By Bernadette Toner
Who says you can’t compare apples and oranges? If you’re talking genomic maps, the exercise has been simplified.
Until now, comparative maps have been compiled by hand, using data collected in wet labs and analyzed with software that can only interpret one map at a time — a process that can take months.
But Susan McCouch, professor of plant breeding at Cornell University, intends to speed things up. Her lab has developed an algorithm that is able to perform the same task in a matter of hours. It draws on natural language processing techniques to remember the labels of genes and make decisions about what sequences go together on the basis of an overall trend.

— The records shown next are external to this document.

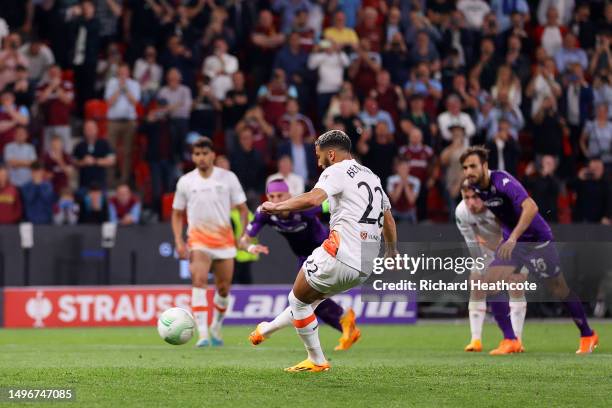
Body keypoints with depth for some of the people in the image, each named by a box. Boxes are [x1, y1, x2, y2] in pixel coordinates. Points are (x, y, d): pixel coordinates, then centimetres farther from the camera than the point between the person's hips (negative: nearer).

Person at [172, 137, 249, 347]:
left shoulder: (228, 178, 0)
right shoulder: (185, 182, 3)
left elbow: (243, 209, 5)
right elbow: (177, 214, 12)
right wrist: (179, 241, 0)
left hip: (224, 239, 1)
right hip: (198, 238, -1)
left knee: (223, 288, 6)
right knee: (199, 281, -22)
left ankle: (216, 328, 31)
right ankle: (202, 334, -30)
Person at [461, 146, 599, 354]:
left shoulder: (502, 181, -27)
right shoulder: (476, 188, -3)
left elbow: (531, 207, -41)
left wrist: (513, 238, -48)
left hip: (537, 238, -7)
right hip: (511, 241, 7)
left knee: (559, 290, 3)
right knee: (490, 283, -11)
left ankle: (588, 336, 23)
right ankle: (510, 341, -7)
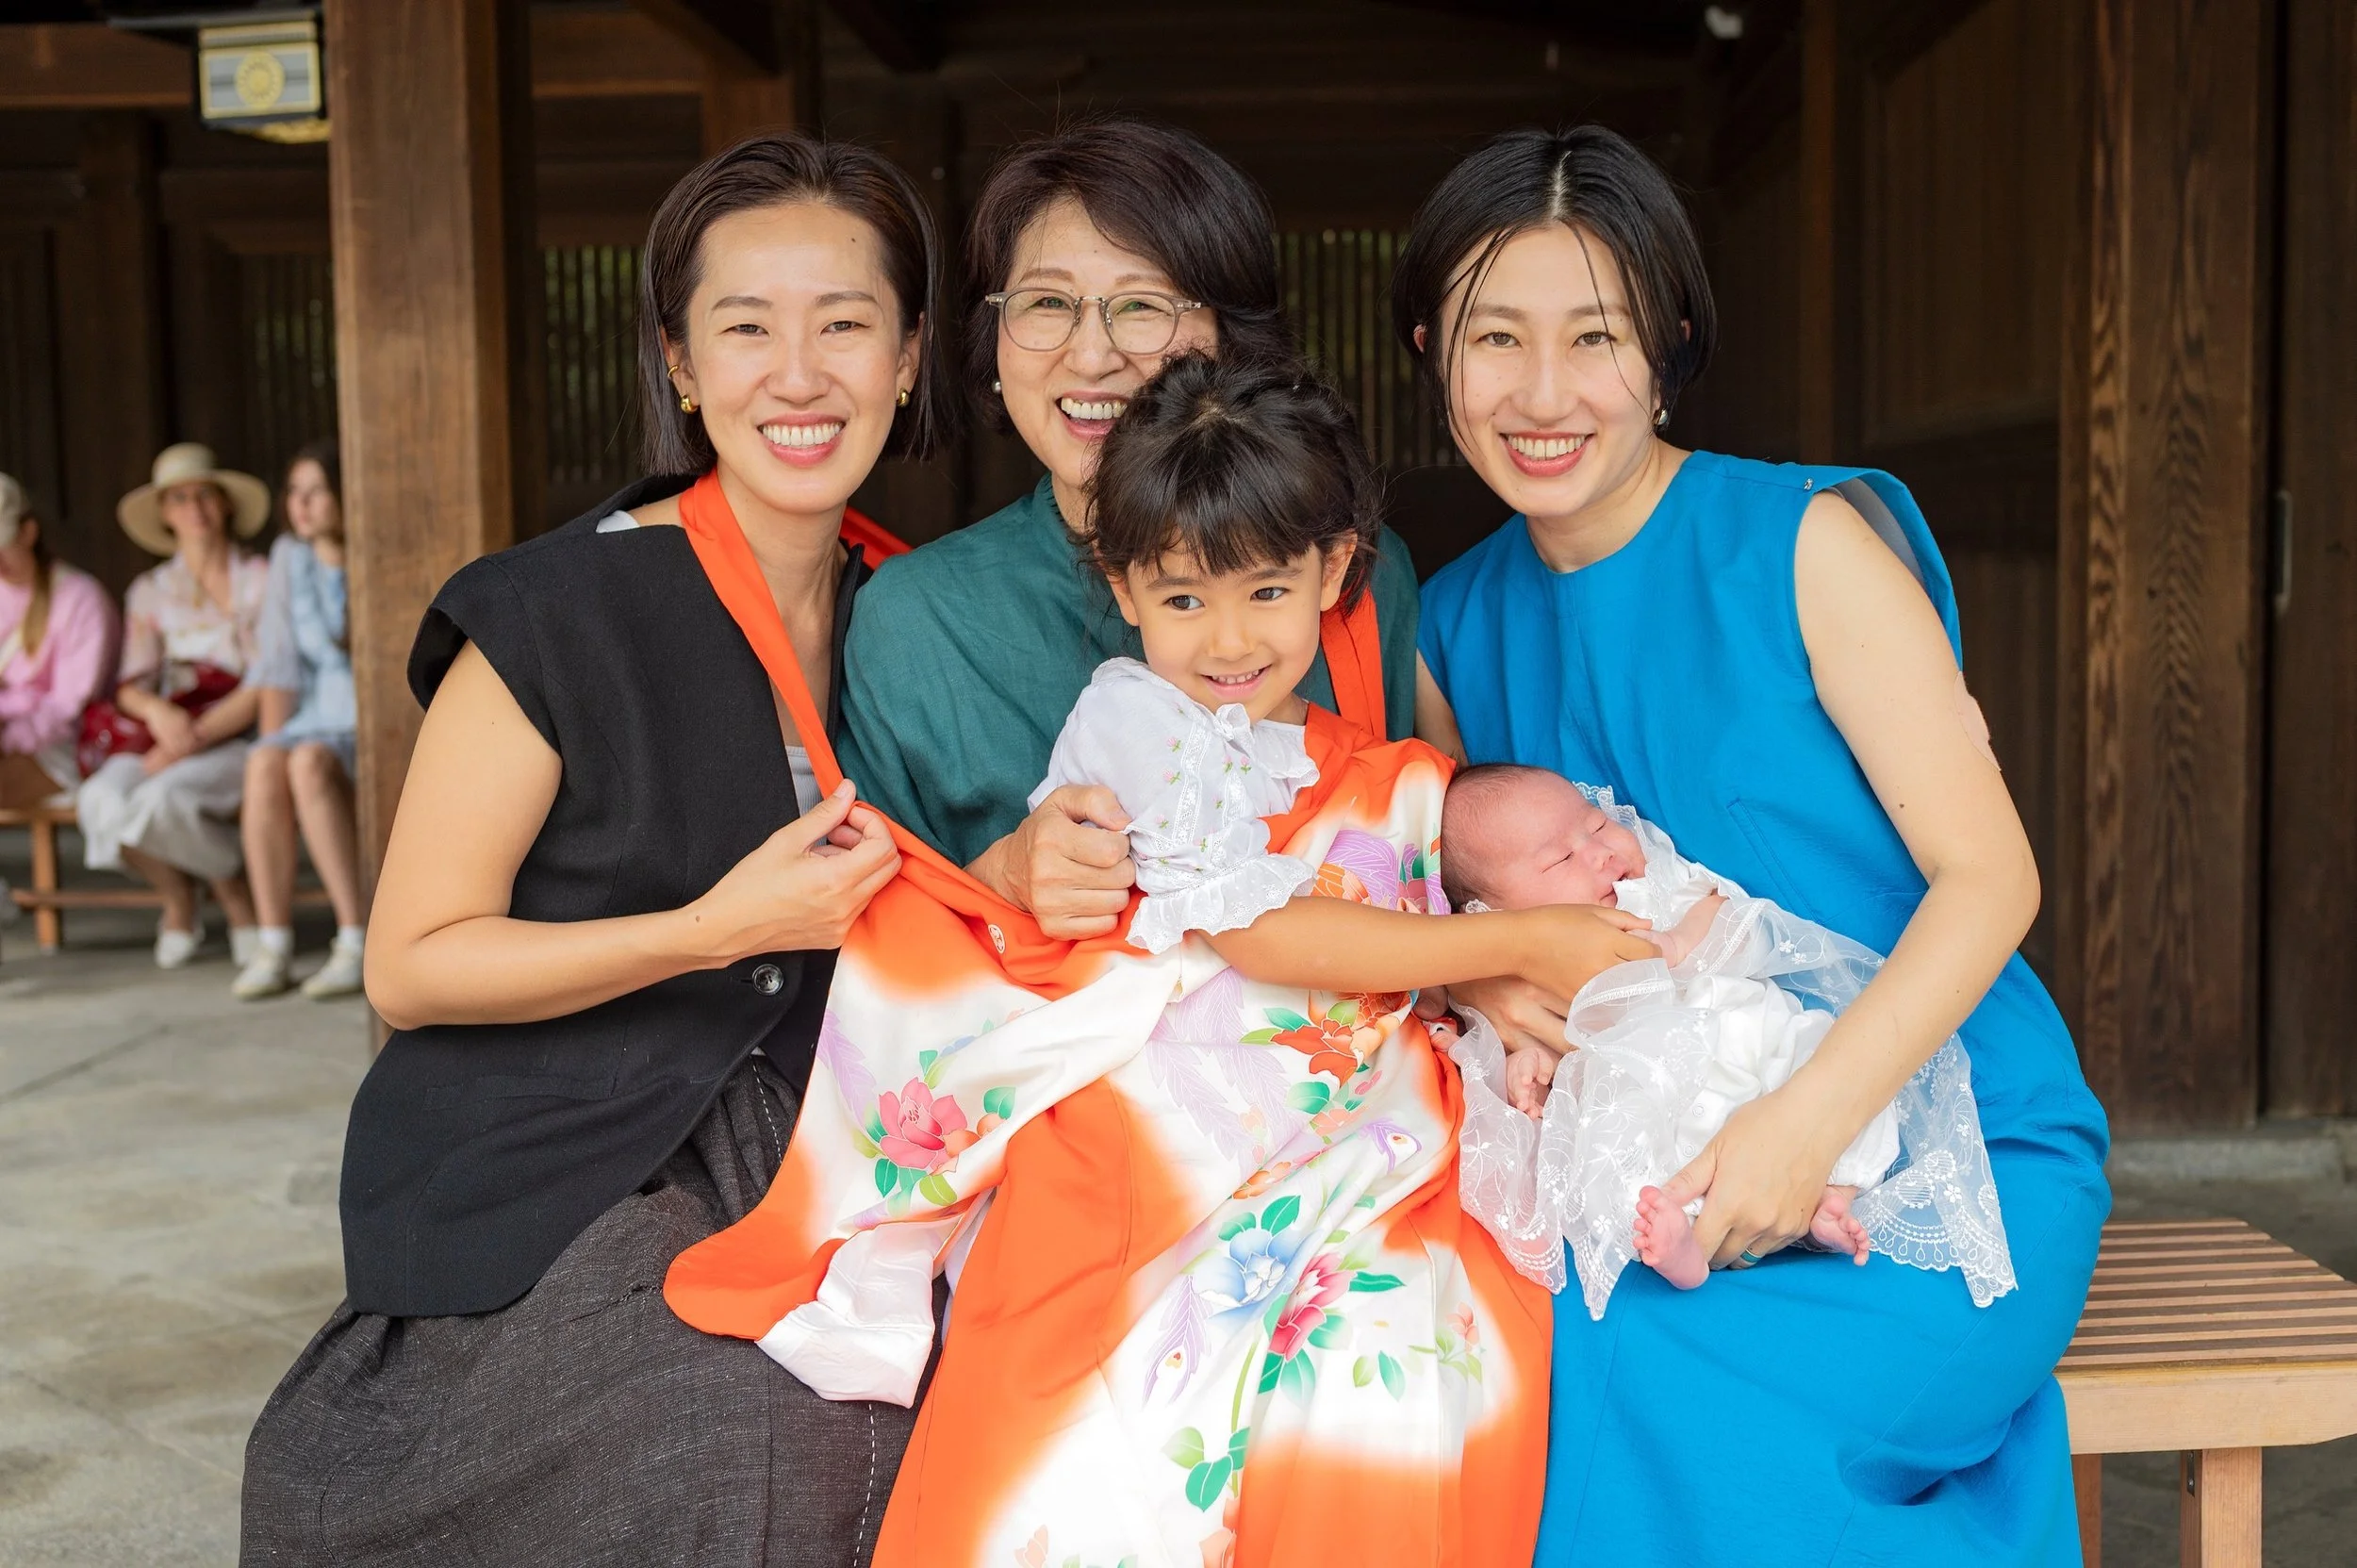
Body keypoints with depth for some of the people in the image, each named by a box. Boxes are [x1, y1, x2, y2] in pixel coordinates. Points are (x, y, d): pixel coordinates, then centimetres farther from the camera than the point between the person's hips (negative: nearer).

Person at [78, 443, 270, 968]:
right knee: (102, 798, -28)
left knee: (163, 798, -34)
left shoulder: (260, 581, 4)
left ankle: (242, 904, -5)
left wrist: (194, 738, -18)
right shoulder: (150, 592, 16)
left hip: (241, 738, -4)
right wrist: (157, 711, -19)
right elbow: (130, 684, 7)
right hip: (169, 737, 4)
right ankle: (178, 902, 1)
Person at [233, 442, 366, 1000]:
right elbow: (280, 662, 6)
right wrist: (272, 743, -5)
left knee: (309, 765, -33)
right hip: (320, 716, 4)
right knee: (264, 767, -27)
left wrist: (365, 733, -22)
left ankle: (358, 943, -28)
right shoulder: (289, 555, 7)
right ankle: (272, 946, -25)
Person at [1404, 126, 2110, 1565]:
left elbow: (1990, 874, -11)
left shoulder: (1805, 542, -9)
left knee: (1632, 1383, -29)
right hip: (1663, 1172, 4)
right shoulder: (1457, 623, 6)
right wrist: (1482, 977, -12)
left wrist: (1812, 1118, -25)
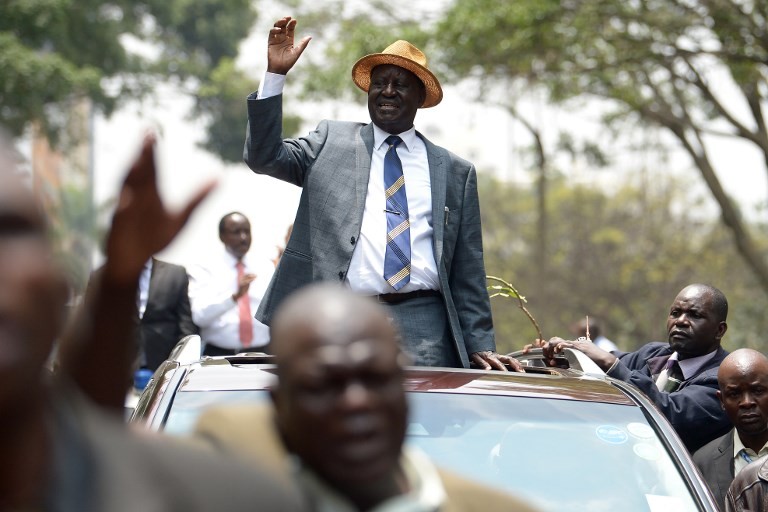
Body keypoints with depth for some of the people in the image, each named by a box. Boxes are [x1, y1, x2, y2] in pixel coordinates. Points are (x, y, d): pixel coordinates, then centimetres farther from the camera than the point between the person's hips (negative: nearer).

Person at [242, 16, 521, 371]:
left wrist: (480, 346, 7)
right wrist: (275, 74, -4)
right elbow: (263, 156, 5)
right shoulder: (331, 141, 17)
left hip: (423, 329, 1)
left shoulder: (455, 172, 16)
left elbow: (467, 272, 14)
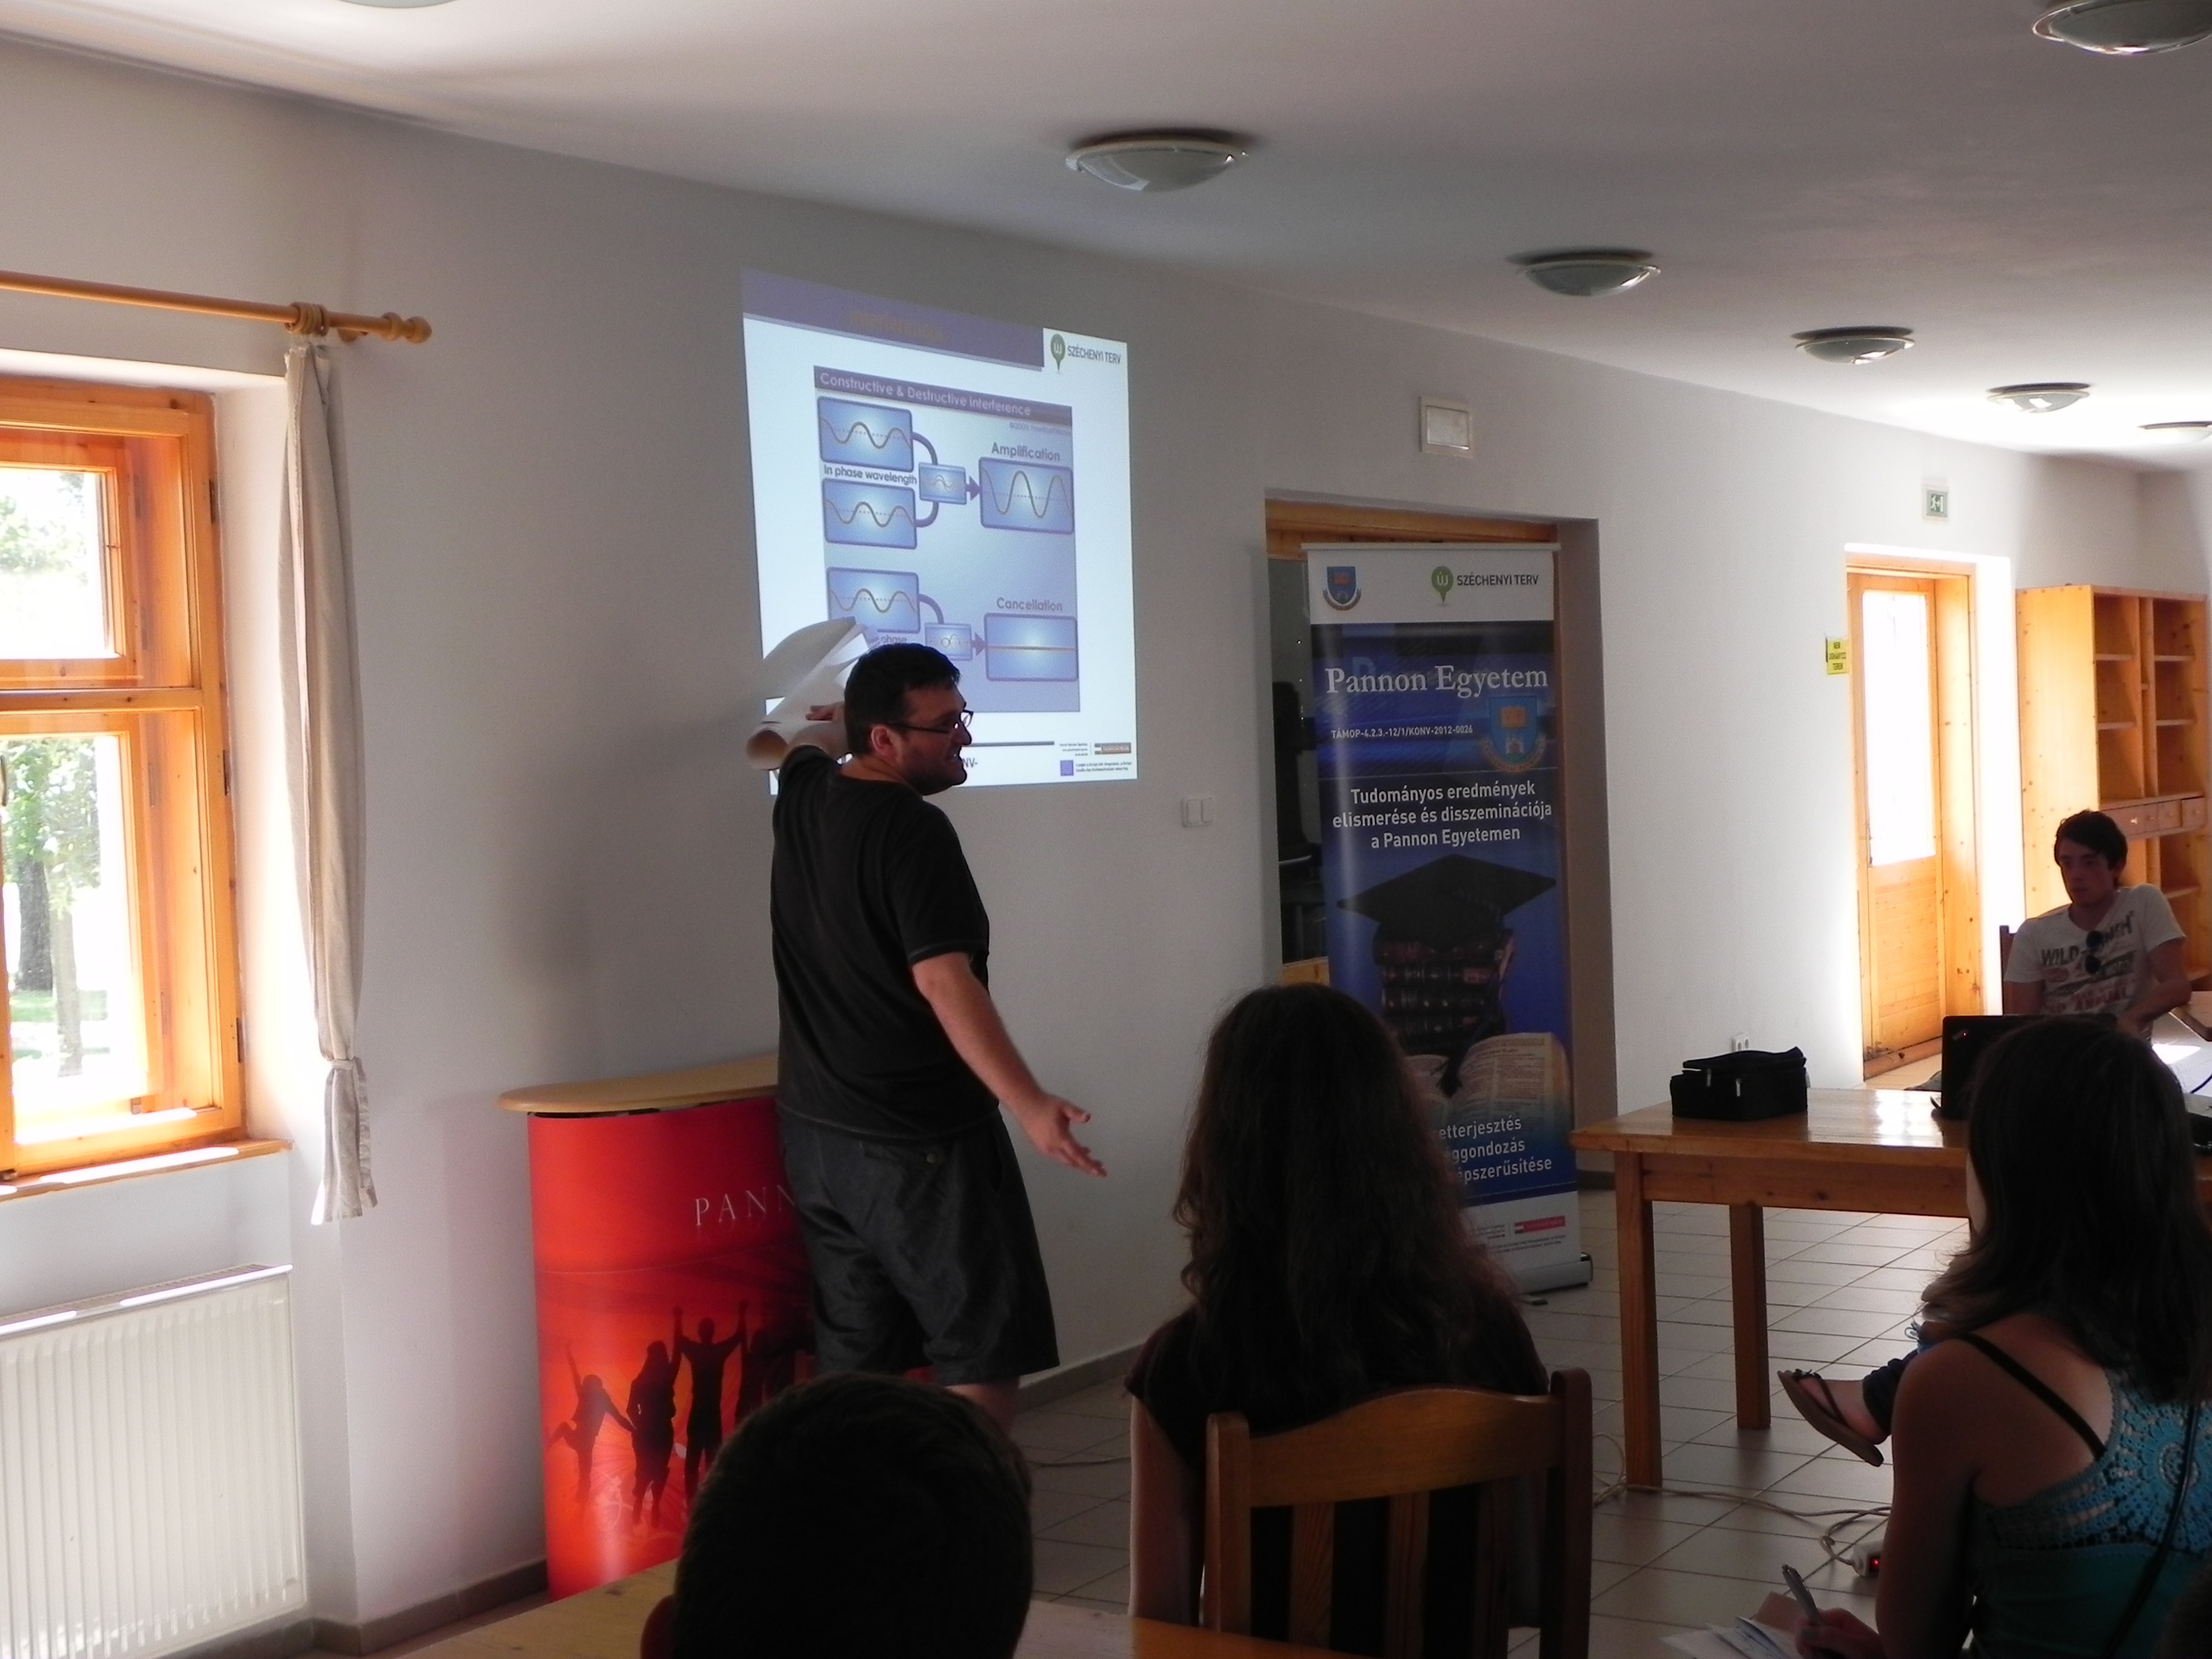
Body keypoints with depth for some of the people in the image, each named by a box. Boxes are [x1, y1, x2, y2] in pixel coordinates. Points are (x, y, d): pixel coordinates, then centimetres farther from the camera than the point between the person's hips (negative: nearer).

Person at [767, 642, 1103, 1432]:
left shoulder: (804, 798, 7)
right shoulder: (912, 830, -18)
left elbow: (809, 743, 33)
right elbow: (943, 981, -27)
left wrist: (834, 725, 54)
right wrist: (1028, 1104, -33)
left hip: (817, 1131, 8)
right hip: (921, 1140, -8)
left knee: (853, 1356, 11)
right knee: (982, 1345, 0)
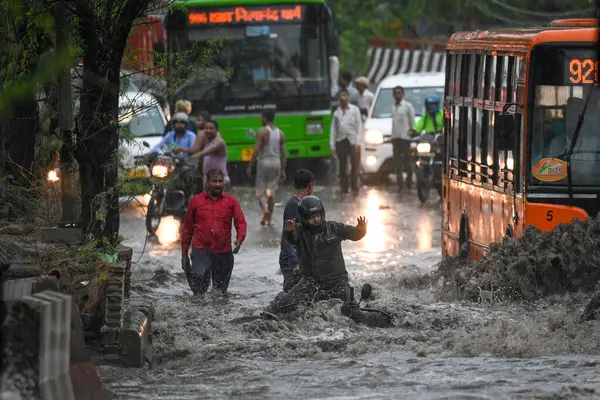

“This, we think, is the beginning of the replacement of manual alignment,” says McCouch. “The algorithm provides a mechanism by which you can come up with the same comparative solution again and again because you know what the parameters were when you entered into it.”
The algorithm is based on original data on the genomes of rice and maize generated in McCouch’s lab. A comparison of the two genomes using the algorithm closely resembled a similar map made by hand, and revealed a small “footprint” of an ancestral chromosome in maize that did not turn up in a handmade map.
The Cornell researchers also tested the algorithm on a comparison of the mouse and human genomes, based on data available at the Jackson Laboratory website. “It worked beautifully,” says McCouch, “so we are pretty confident that it will work with any pairwise combination where the genetic markers that are used to construct the maps are the same.”
Automated comparative mapping should also help validate single-species maps, McCouch says. Rapid species comparison can reveal inconsistencies that serve as a starting point for a hypothesis that can then be tested in the wet lab. The approach can also be used to compare numerous sets of comparative maps, permitting the comparison of a rice-maize map with a human-mouse map, for example. “No one’s been able to do that before,” McCouch says.
Debra Goldberg, a graduate student in applied mathematics, developed the method in collaboration with McCouch and Jon Kleinberg, assistant professor of computer science. Goldberg presented the work at the Plant and Animal Genome IX conference in San Diego in January.
The team is developing a software application of the algorithm that should be ready within a year.
McCouch says that the software will be released under “copyleft” (as opposed to copyright) status, which would make it freely available, but with a stipulation that any improvements made to the code must credit the original source and be posted publicly. “It’s truly a communal product that we’d like to see remain in the public domain,” she says. Anybody can commercialize the presentation of the algorithm, but they can’t own the algorithm or restrict its public release.
This is fundamental for university-based software development, according to McCouch. Otherwise “you can never get access to it again, so your own students can’t work on improving it.”